Wednesday’s passage of a special bill aimed at encouraging the repatriation of funds from abroad is expected to benefit the financial sector, in addition to boosting domestic investment and consumption, analysts said.
Based on research conducted by analysts at KGI Securities Investment Advisory Co (凱基投顧) and Yuanta Securities Investment Consulting Co (元大投顧), repatriated funds would boost wealth management business at banks, while the lower tax rates for such funds would accelerate the pace of money flows and form a substantial support for the stock market, based on US experience.
The bill would result in an average of about NT$483.7 billion (US$15.55 billion) in funds flowing into Taiwan, which is forecast to generate NT$2.9 billion in wealth management fee income per year and about 1 percent earnings contribution to all banks, KGI said.
The Ministry of Finance has estimated capital inflows of NT$130 billion to NT$890 billion a year after the new law takes effect later this year, KGI said.
“The implementation of the special bill is expected to benefit banks’ wealth management business and deposit growth during 2020-2021, but the actual earnings contribution would depend on the size of funds repatriated,” KGI analyst Eric Shih (施志鴻) wrote in a note on Thursday.
CTBC Bank (中信銀行) is likely to be the main beneficiary of the capital repatriation by businesses and individuals, as it leads its peers with an 18 percent market share in the domestic wealth management business, Shih wrote.
Other beneficiaries might include Cathay United Bank (國泰世華銀行), Taipei Fubon Commercial Bank (台北富邦銀行), E.Sun Commercial Bank (玉山銀行) and Taishin International Bank (台新銀行), as they can provide tax planning and financial investment advice for wealthy individuals or businesses, he said.
CTBC Bank and E.Sun Bank, as well as state-run Mega International Commercial Bank (兆豐銀行), would likely be the main banks for parking such funds and would benefit from a potential increase in wealth management fee income, Yuanta analyst Vincent Chen (陳豊丰) said in a note issued on Thursday.
The returning funds would also be a catalyst to owners of land, manufacturing plants or rental offices, as well as stimulating domestic consumption ranging from food/beverage making, retailing to transportation, Chen wrote.
“Although the outlook for the tech sector remains uncertain, domestic-oriented bank, consumption, property, capital expenditure and high dividend yield stocks should see re-ratings,” Chen wrote.
“With the US potentially leading a global interest rate cut, the TAIEX’s fifth-highest yield globally will be even more appealing.
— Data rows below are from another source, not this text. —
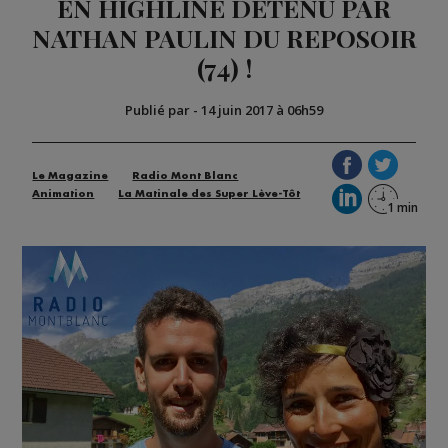
EN HIGHLINE DÉTENU PAR
NATHAN PAULIN DU REPOSOIR
(74) !
Publié par
-
14 juin 2017 à 06h59
Le Magazine
Radio Mont Blanc
Animation
La Matinale des Super Lève-Tôt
Therefore, we edge up our TAIEX target from 11,000 to 11,300,” he added.
The TAIEX on Friday closed at 10,785.73 points, up 0.5 percent for the week compared with its close on June 28.
The lower tax rates for repatriated funds promised by the new law could also boost local equities, KGI analyst Jeff Chang (張明祥) said, citing the implementation of the US Tax Cuts and Jobs Act, which resulted in a surge in share buybacks and supported US equities last year.
Taiwanese invested US$318.2 billion abroad last year, or NT$10 trillion in local dollar terms, Chang said, citing the Investment Commission’s tallies.
If 10 to 30 percent of that money is remitted home, and a percentage forwarded to equity investment, it would inject anywhere from NT$300 billion to NT$900 billion into the stock market, he said.
That would benefit assets and industrial automation players as well as blue-chip stocks known for offering stable dividend payout and high dividend yield, Chang added.